Broke in the new grill the future Mrs. and I got at the wedding shower tonight and shared some brew and a smoke with a good friend. Ignore the trashy neighbor's place in the background. :lol:


----------



## wacbzz (Aug 19, 2007)

Nice grill! Hopefully, some baby backs or other pork goodness (like a fattie) will help you break that new grill in.


----------



## bwhite220 (May 15, 2011)

...thanks for the invite!


----------



## smokin surfer (Jul 21, 2012)

Nice grill there! Ain't nothing better than this.. If my wife knew half the reason a smoker takes so much time is so we can finish the stogies!


----------



## Guest (Jul 22, 2012)

Looks fun man! What did you cook and what were you smoking?!


----------



## Mante (Dec 25, 2009)

Rubbish Josh, that's your house, we know the truth! LMAO. Just playing mate. Nice to see people posting pics up of a little life action. :whoo::clap2:


----------



## 36Bones (Aug 18, 2011)

Beer and grilling and friends. It doesn't get much better than that. We expect "grill in action" pictures in the future. :tongue:


----------



## AStateJB (Oct 13, 2011)

bwhite220 said:


> ...thanks for the invite!


I'm sure I'll be grilling again next weekend if you want to make the 4 hour drive for a burger... :lol:



Pale Horse said:


> Looks fun man! What did you cook and what were you smoking?!
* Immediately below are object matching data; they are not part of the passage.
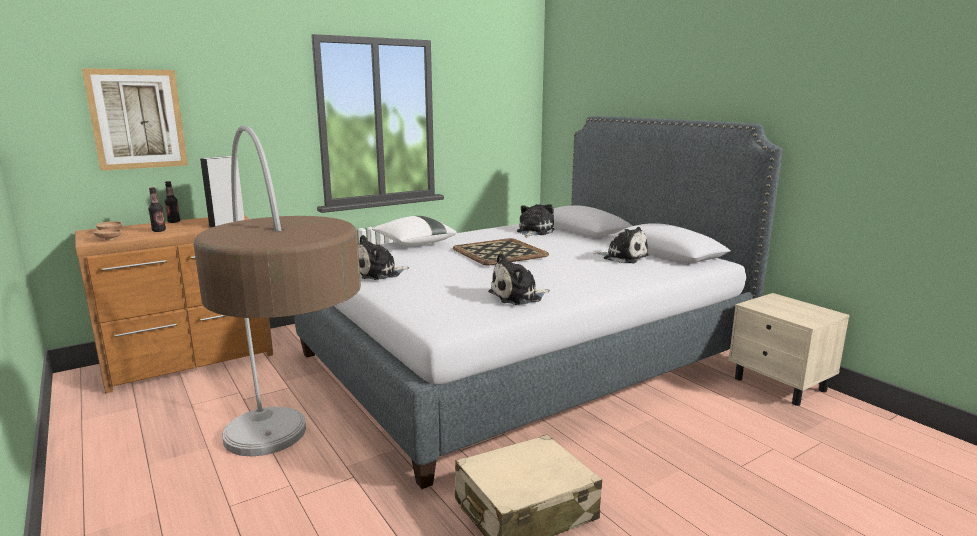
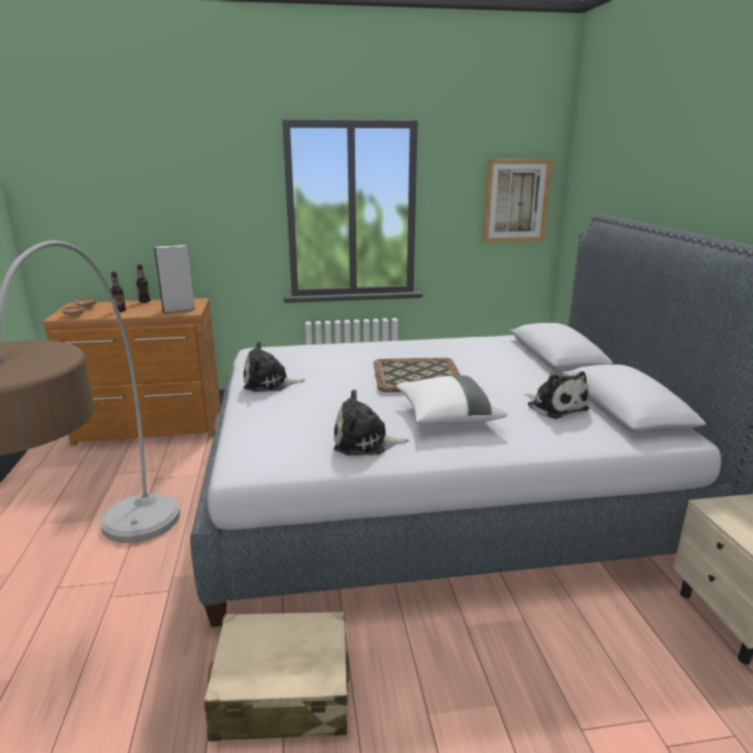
camera: 25 degrees right, 5 degrees up
picture [82,68,188,171] -> picture moved to [483,159,553,243]
white pillow [372,216,457,245] -> white pillow moved to [396,375,508,424]
plush toy [517,204,554,238] -> none

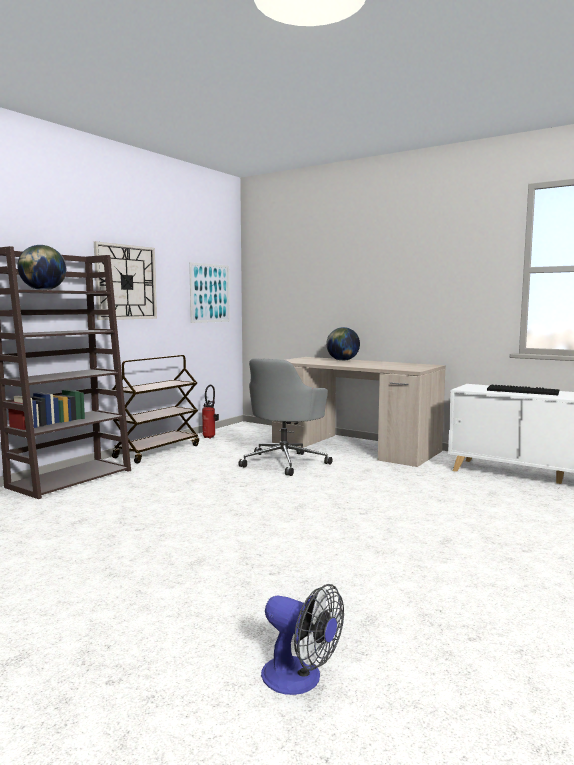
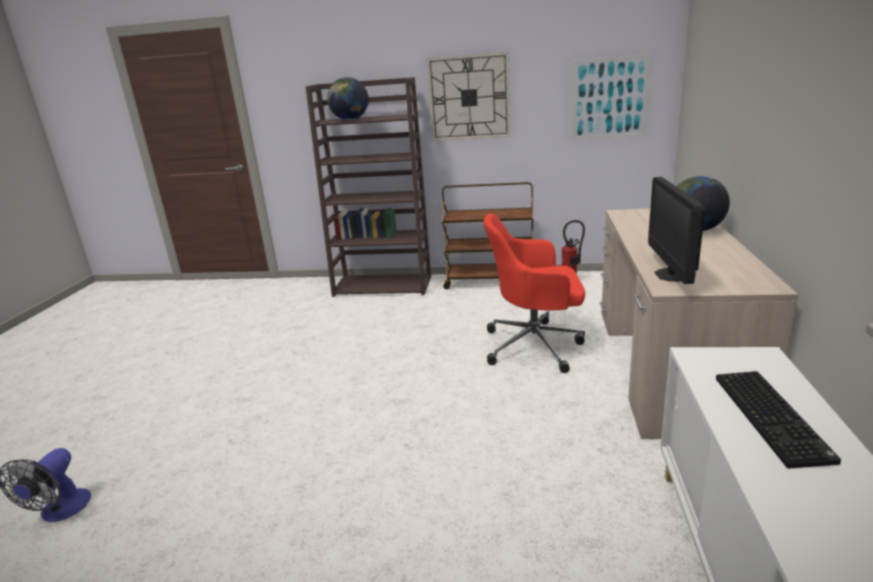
camera: 65 degrees right, 15 degrees up
grey office chair [238,358,332,476] -> red office chair [483,213,585,373]
none -> monitor [648,177,705,284]

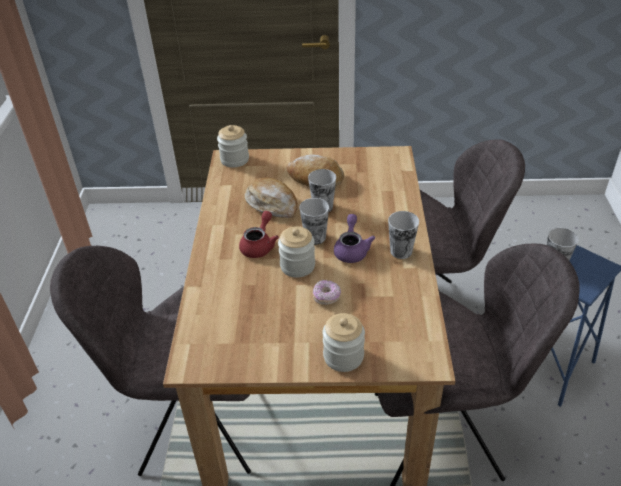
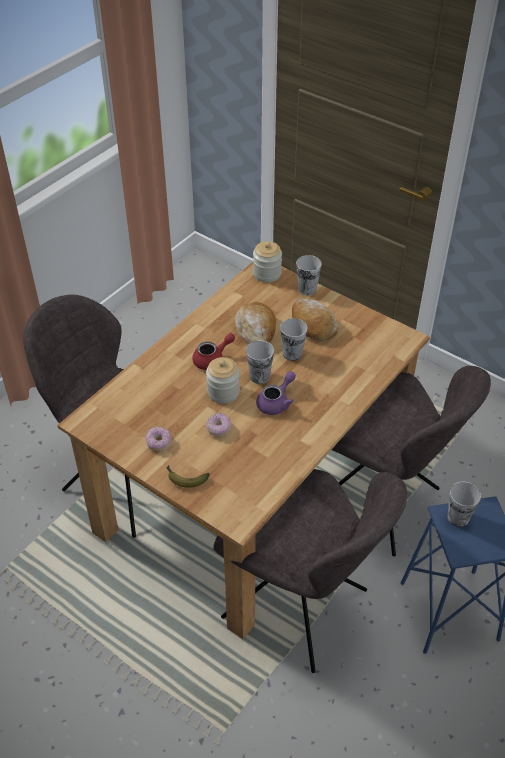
camera: 35 degrees right, 5 degrees up
jar [323,313,365,372] -> banana [166,465,210,488]
cup [388,211,419,259] -> cup moved to [296,255,322,295]
none -> donut [146,427,172,451]

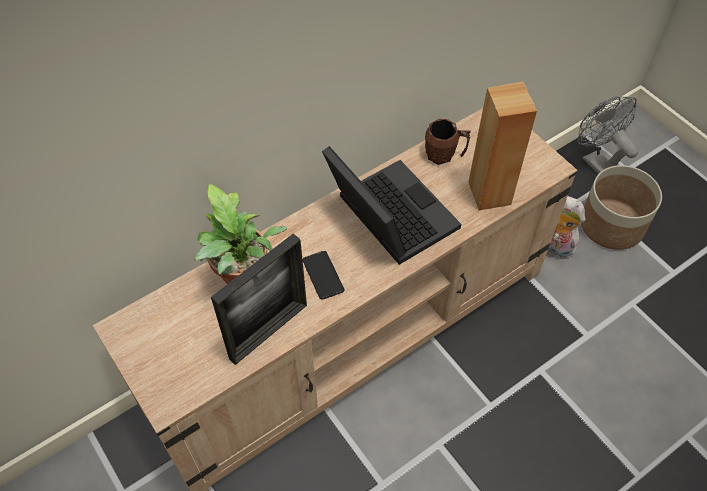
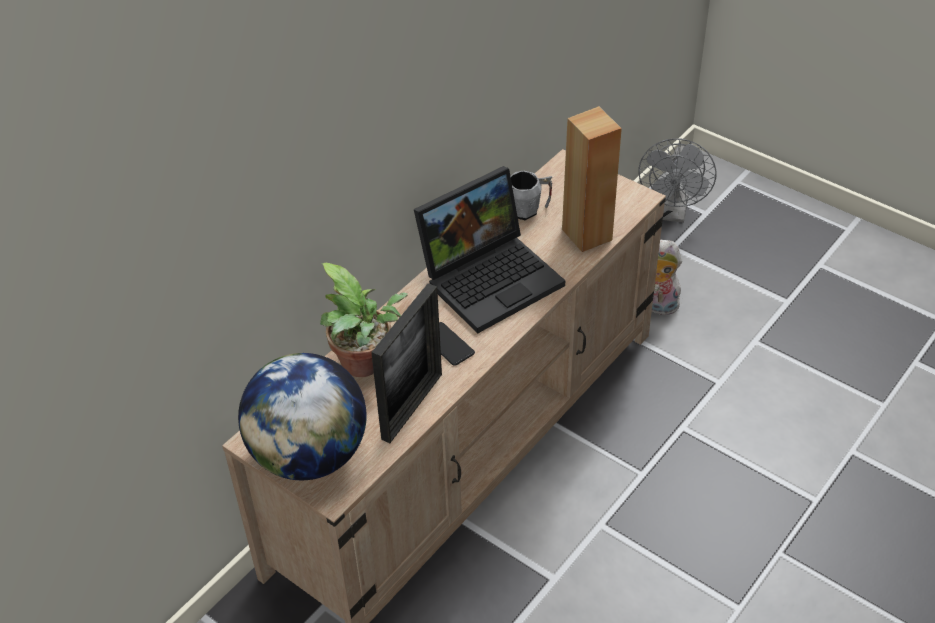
camera: 15 degrees left, 10 degrees down
laptop [322,146,461,265] -> laptop turned 105 degrees clockwise [414,166,565,333]
brown mug [425,119,471,165] -> grey mug [510,170,553,220]
grey fan [577,97,638,174] -> grey fan turned 120 degrees counterclockwise [638,139,717,223]
planter [581,165,662,250] -> none
none -> globe [238,353,366,480]

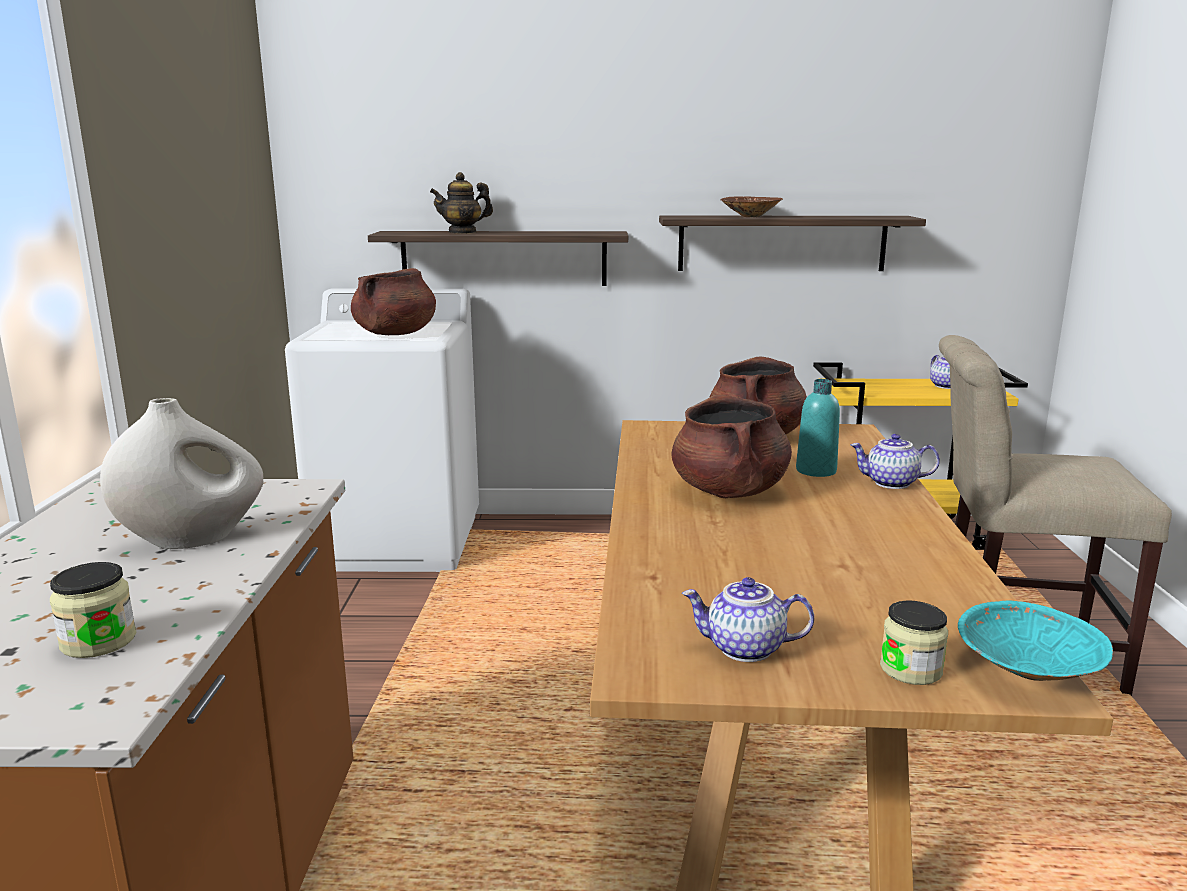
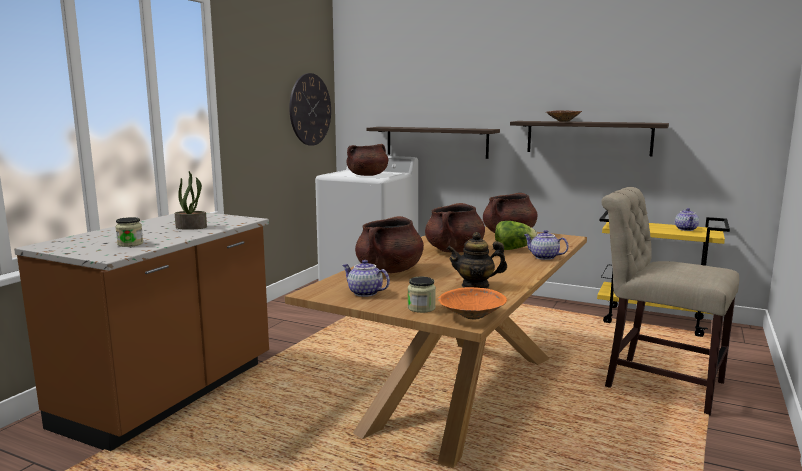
camera: 25 degrees right, 5 degrees down
white vase [100,398,264,549] -> potted plant [175,171,207,230]
teapot [430,172,493,234] -> teapot moved to [447,232,507,288]
turquoise bottle [796,379,840,477] -> lettuce [495,221,537,250]
turquoise bowl [958,601,1113,681] -> orange bowl [438,287,507,319]
none -> wall clock [289,73,331,146]
none -> brown cooking pot [355,216,424,273]

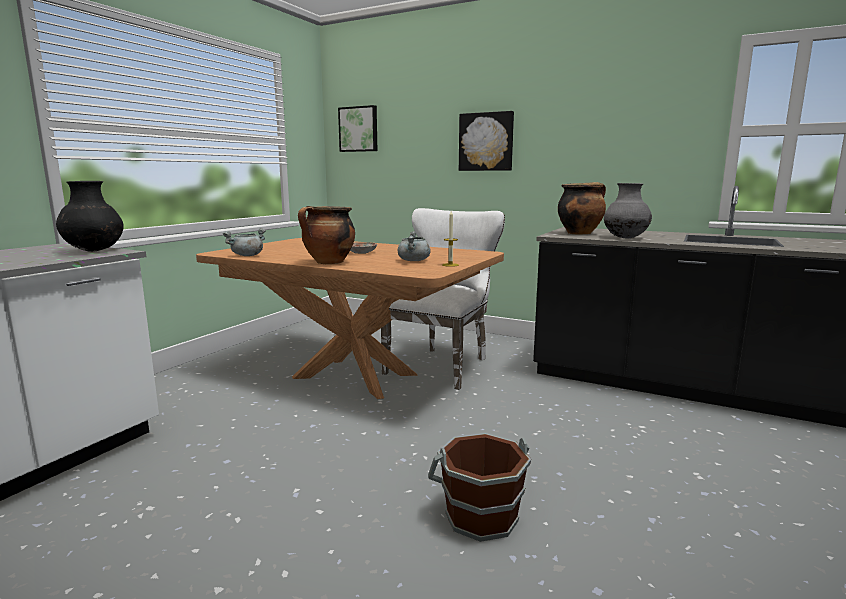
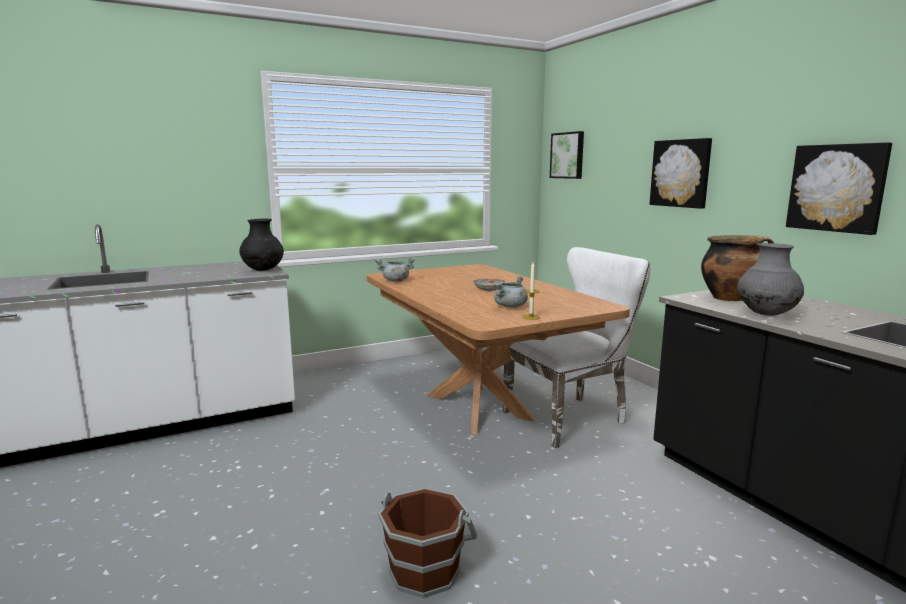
camera: 35 degrees right, 0 degrees up
cooking pot [298,206,355,264] -> none
none -> picture [786,142,892,235]

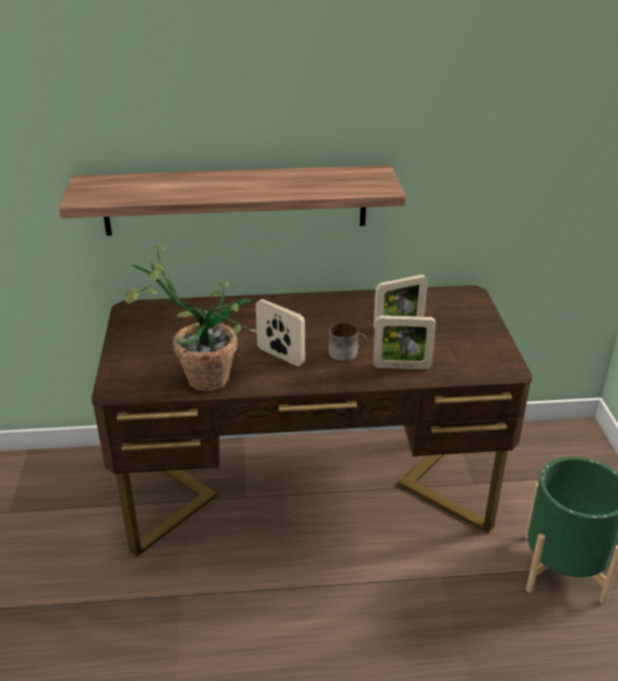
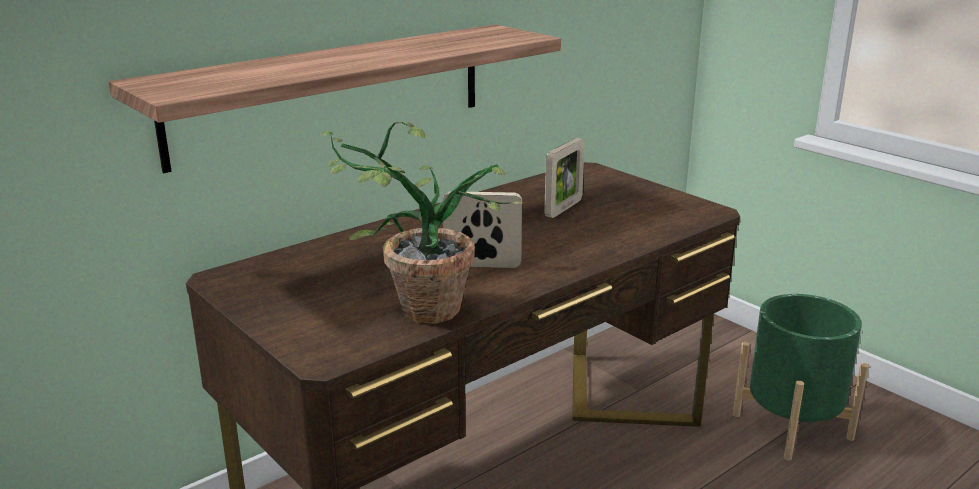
camera: 35 degrees left, 10 degrees down
mug [329,322,367,361] -> none
picture frame [373,315,436,369] -> none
We kept it simple last night and just grilled burgers. I'm thinking ribs and corn on the cob next weekend. Since it wasn't going to take very long to grill we kept the smokes basic too and burned a couple Indian Tabac maduro teepees. They've actually come around pretty well with 6 months rest.

All in all it was a great night!


----------



## Loki21 (Jul 19, 2012)

I love these grilling threads. Makes me wanna grill everyday off.


----------